I just thought i would share this with you as after all this time it sometimes still throws me totally of course.
My first day, on monday at my new job. Could it have got anyworse i ask myself. I had continuous panic attacks, the diazepam wasnt even taking the edge of them. I struggled all day, my realistic approach to getting my life back on map had just been slowly pulled away from me. I came home and cried and cried. I had failed in my head. I couldnt cope with the job or any other for that matter, the proof was staring me in the face. I couldnt settle all night, i felt sick, i wanted to curl up and hide and never face anyone again. I had by this time, in my head, lost my home as no wage coming in, no confidence as i hadnt coped and felt like i really wanted to die because my life had no point in it. I am serious when i say that because that is exactly how i felt.

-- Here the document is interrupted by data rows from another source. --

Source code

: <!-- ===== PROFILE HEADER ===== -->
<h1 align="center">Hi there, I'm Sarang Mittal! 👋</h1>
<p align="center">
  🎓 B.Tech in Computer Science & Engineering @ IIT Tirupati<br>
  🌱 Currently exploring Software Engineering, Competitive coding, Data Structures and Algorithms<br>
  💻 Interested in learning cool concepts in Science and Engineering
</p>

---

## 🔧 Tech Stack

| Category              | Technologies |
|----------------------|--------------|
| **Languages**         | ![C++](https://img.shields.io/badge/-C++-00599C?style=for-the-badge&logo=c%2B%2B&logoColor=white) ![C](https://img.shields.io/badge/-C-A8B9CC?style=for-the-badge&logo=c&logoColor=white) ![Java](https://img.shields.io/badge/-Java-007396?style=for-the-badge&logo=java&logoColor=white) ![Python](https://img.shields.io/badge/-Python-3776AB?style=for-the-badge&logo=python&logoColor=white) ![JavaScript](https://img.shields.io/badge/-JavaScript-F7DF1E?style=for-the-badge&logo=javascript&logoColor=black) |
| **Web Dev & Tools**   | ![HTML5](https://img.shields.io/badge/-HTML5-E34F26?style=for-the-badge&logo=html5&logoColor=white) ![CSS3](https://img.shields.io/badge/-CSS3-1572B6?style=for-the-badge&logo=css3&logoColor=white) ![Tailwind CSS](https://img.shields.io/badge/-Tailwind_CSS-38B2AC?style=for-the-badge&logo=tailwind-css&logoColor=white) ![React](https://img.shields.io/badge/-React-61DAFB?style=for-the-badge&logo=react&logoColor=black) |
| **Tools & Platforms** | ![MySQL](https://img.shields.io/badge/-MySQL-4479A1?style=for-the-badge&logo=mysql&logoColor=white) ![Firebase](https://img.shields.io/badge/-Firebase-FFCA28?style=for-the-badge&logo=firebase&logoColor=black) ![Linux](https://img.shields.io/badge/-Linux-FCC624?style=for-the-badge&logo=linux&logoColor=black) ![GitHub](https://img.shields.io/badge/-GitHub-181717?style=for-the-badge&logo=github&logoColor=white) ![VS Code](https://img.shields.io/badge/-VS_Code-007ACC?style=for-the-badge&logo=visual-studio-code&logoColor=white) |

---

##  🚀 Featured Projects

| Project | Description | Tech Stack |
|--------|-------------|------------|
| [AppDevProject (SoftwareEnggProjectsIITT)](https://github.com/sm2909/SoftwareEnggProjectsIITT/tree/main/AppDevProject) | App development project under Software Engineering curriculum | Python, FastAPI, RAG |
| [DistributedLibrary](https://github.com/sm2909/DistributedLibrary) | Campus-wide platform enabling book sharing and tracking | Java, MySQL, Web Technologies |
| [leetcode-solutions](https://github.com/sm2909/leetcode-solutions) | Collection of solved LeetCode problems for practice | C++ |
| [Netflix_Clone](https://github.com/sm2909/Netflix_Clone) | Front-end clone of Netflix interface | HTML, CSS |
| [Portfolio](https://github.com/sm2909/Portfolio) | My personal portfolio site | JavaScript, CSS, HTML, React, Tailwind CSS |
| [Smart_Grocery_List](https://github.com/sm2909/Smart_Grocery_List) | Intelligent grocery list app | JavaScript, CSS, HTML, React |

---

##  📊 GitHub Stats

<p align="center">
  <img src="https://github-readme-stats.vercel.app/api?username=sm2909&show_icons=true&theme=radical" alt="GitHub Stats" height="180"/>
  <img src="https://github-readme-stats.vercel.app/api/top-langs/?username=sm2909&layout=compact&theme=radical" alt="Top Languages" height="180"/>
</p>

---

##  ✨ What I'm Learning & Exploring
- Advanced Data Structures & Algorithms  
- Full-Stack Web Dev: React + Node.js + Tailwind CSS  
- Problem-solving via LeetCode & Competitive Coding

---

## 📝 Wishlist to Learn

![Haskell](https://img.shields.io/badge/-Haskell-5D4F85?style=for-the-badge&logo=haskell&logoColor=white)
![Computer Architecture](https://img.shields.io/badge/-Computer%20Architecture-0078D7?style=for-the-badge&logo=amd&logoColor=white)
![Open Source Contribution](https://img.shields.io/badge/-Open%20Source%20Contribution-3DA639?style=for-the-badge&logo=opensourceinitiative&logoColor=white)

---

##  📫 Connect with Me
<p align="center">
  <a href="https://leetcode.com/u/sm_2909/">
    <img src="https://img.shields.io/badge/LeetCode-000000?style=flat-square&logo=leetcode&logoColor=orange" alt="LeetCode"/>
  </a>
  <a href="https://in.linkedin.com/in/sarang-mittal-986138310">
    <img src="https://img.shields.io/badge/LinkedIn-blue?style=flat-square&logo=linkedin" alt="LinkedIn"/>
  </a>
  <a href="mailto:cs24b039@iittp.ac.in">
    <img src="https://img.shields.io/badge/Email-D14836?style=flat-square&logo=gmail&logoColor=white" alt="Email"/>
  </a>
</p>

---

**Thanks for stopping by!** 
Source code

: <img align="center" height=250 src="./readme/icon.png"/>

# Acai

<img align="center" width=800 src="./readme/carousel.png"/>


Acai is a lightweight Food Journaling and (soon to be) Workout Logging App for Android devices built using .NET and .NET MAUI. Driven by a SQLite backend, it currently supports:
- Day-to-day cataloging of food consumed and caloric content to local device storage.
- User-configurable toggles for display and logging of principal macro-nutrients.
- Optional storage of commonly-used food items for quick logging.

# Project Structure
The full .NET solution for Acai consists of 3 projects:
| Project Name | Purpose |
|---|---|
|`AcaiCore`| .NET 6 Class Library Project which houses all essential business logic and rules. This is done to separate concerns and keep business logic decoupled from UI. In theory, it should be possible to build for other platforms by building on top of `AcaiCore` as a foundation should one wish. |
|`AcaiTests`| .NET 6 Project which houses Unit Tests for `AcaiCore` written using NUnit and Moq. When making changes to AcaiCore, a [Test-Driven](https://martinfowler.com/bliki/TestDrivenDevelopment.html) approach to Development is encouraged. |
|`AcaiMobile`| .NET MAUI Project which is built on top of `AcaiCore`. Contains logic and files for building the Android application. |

I returned to work on the Tuesday morning, all night before i convinced myself how to get out of this without looking so much as i had let myself and everyone around me down. At work i told them i couldnt work away when required, great get out as some of the job would be working away, but they offered to locate me up in the north east. I told them this at 8.30 a.m. but stayed to wait for them to say i would have to work away so that was my exit. But at 10.30 they said the would cater for me and help all they could. A slight weight lifted but didnt i really want out of this because i felt i couldnt do it. I thought long and hard and decided i had nothing to lose but to carry on with the course and see how i coped. I got through the day and came home positive and confident that i had made that decision not to give in at the first hurdle.
So a day makes such a difference when we are feeling so anxious and how our state of mind can change. I just hope this helps someone if only one person that the stage where its all anxiety and panic that we can come through this and each day is so different and there is always a light however distant.
Love Sal xx
Dont mess up the best things in your life, just because at present you are unsure who you are.
"Life is a distance and to travel that distance you were given the strength and guidance to do so".